• _EXTRAIT_:
....

Les étrennes des orphelins 2000

1 flûte, 1 clarinette, 1 piano, 2 violons, 1 alto, 1 violoncelle, 1 contrebasse, 3 ou2 voix et choeurs d'enfants.

13'

Pièce du cycle « Musiques, an 13 » pour la célébration du treizième anniversaire de Musicatreize, créée le 13 juillet 2000 au Festival de Marseille.

 

Rimbaud avait quinze ans lorsque ce poème fut publié.

Privé de parents, il puisa dans sa propre expérience pour peindre les divers sentiments de ces « petits enfants » qui oscillent sans cesse entre lourde mélancolie et rêves étincelants. Ainsi, la  simplicité des images et la relative candeur du propos révèlent dès les premières lignes une poignante sincérité .

Autour des orphelins, deux femmes : la vieille servante et la mère, absente, qui n’est plus qu’une image, une voix sans paroles, un souvenir idéalisé.

Malgré toute la une atmosphère froide et pesante, éclairée seulement par la mémoire des jours heureux mais passés, le texte glisse peu à peu vers la lumière, vers l’émerveillement des orphelins devant les reflets irisés de la couronne mortuaire dont ils admirent l’éclat mais ne comprennent pas l’inscription : « A notre mère ».

....

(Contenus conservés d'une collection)
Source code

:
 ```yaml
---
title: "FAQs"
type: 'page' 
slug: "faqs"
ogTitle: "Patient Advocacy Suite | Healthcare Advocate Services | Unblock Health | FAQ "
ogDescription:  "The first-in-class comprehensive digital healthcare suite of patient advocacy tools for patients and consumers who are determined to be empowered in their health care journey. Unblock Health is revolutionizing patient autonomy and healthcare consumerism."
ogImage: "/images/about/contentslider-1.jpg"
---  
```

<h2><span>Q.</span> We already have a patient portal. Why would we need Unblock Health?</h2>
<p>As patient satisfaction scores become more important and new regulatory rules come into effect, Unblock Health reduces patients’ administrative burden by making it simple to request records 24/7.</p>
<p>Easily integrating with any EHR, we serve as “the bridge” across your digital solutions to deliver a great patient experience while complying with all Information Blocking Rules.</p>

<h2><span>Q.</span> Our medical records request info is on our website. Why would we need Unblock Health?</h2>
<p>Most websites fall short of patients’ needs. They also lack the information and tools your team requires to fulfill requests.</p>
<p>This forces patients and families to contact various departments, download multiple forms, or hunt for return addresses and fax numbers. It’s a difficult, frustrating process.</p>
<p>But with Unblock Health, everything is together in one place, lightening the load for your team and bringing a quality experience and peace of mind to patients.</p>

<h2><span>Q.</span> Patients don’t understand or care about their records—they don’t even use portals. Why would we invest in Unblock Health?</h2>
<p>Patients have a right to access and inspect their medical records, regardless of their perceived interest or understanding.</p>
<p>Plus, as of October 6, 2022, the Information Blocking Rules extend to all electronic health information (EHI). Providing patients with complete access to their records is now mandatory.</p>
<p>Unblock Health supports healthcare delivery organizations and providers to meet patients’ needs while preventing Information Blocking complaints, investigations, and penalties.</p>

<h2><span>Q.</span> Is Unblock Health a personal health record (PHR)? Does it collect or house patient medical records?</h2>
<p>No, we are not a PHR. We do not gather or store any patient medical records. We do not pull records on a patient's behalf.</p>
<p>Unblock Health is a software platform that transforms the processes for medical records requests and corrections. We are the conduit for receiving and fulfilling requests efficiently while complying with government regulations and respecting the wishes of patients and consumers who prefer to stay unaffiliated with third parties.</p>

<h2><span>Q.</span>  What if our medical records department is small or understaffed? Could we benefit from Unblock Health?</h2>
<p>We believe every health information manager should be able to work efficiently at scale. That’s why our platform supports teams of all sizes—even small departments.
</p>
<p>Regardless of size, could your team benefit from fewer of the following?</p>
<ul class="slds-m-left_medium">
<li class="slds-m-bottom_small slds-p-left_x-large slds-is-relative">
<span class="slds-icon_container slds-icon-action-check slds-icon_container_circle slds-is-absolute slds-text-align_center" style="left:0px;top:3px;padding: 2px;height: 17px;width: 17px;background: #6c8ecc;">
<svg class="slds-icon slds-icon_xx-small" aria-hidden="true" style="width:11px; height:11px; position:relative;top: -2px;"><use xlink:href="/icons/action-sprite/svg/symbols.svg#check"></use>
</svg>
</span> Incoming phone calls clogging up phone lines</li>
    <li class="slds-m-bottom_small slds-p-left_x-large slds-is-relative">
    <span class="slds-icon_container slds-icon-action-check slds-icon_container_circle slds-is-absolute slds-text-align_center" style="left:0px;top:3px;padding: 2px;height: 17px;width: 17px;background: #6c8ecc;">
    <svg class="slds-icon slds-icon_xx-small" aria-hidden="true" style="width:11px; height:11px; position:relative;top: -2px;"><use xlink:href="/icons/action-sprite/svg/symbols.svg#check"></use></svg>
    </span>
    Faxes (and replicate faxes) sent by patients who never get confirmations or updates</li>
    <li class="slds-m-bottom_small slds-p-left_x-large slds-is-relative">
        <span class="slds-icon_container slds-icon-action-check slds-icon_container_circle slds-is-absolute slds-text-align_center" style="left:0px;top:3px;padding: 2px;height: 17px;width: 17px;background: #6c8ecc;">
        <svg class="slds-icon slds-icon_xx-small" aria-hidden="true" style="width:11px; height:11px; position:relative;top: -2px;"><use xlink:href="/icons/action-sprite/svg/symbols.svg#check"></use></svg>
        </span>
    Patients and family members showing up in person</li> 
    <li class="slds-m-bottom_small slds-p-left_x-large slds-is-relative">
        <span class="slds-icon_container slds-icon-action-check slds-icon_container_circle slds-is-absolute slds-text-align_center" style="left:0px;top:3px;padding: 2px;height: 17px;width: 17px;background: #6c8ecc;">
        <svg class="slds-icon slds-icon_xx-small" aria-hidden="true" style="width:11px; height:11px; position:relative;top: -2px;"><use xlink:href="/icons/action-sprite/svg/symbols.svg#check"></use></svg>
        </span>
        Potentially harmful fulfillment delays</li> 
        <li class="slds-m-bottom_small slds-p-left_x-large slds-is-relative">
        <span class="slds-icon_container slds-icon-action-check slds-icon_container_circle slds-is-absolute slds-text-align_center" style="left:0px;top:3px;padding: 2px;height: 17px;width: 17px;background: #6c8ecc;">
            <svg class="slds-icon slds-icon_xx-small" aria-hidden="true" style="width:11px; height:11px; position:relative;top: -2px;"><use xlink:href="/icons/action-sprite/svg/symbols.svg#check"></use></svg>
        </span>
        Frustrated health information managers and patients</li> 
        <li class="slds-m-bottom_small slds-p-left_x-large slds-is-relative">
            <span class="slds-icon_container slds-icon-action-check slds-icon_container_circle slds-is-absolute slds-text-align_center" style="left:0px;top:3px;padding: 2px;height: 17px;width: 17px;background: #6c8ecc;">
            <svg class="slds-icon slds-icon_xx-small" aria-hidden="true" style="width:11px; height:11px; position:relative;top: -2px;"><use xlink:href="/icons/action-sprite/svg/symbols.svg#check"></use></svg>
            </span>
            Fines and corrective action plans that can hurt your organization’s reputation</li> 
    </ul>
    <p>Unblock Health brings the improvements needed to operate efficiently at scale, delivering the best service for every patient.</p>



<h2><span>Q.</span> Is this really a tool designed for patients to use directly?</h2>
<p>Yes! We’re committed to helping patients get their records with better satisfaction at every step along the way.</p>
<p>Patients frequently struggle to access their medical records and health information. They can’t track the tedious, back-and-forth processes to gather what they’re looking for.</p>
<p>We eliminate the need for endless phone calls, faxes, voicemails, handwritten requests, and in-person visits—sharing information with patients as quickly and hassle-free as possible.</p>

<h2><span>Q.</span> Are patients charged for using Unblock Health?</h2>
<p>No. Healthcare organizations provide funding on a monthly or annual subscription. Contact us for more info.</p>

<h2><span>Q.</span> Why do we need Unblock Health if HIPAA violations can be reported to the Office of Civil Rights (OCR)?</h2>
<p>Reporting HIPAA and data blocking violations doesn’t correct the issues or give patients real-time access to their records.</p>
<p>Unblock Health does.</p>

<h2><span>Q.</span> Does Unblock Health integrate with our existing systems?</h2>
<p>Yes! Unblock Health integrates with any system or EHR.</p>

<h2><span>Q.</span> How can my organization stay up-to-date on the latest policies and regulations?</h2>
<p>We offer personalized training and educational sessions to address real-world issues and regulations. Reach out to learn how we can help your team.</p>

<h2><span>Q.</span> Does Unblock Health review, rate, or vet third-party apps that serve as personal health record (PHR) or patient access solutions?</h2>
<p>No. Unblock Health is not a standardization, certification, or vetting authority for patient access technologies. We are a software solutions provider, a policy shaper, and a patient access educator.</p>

....

• _À FAIRE_: Recopiez intégralement, sans la moindre modification, le texte consacré à la pièce « Les étrennes des orphelins ».

• _RÉPONSE_:
Les étrennes des orphelins 2000

1 flûte, 1 clarinette, 1 piano, 2 violons, 1 alto, 1 violoncelle, 1 contrebasse, 3 ou2 voix et choeurs d'enfants.

13'

Pièce du cycle « Musiques, an 13 » pour la célébration du treizième anniversaire de Musicatreize, créée le 13 juillet 2000 au Festival de Marseille.

 

Rimbaud avait quinze ans lorsque ce poème fut publié.

Privé de parents, il puisa dans sa propre expérience pour peindre les divers sentiments de ces « petits enfants » qui oscillent sans cesse entre lourde mélancolie et rêves étincelants. Ainsi, la  simplicité des images et la relative candeur du propos révèlent dès les premières lignes une poignante sincérité .

Autour des orphelins, deux femmes : la vieille servante et la mère, absente, qui n’est plus qu’une image, une voix sans paroles, un souvenir idéalisé.

Malgré toute la une atmosphère froide et pesante, éclairée seulement par la mémoire des jours heureux mais passés, le texte glisse peu à peu vers la lumière, vers l’émerveillement des orphelins devant les reflets irisés de la couronne mortuaire dont ils admirent l’éclat mais ne comprennent pas l’inscription : « A notre mère ».